(SUPPLIED RECORDS):

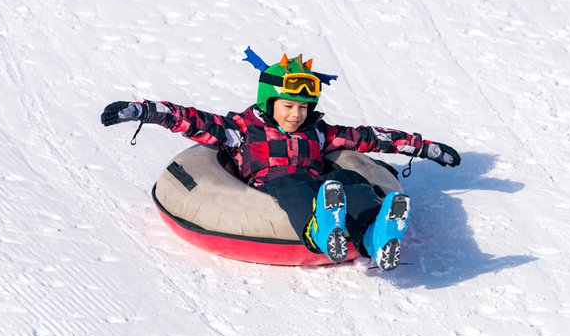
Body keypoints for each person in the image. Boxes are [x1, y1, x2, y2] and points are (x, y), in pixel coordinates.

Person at [101, 47, 460, 271]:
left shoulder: (318, 133)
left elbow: (367, 137)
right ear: (268, 103)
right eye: (288, 106)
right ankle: (318, 231)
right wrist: (142, 110)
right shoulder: (240, 130)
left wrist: (423, 147)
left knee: (352, 182)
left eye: (303, 107)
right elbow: (188, 119)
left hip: (322, 184)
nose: (296, 115)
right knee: (295, 188)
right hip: (274, 186)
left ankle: (376, 239)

(WHAT IS BEING ASKED):
From the entries above, pull out each line that includes "right".

(ANSWER FOR THE TASK):
right ear: (268, 103)
right eye: (288, 106)
right ankle: (318, 231)
right wrist: (142, 110)
right shoulder: (240, 130)
right elbow: (188, 119)
right knee: (295, 188)
right hip: (274, 186)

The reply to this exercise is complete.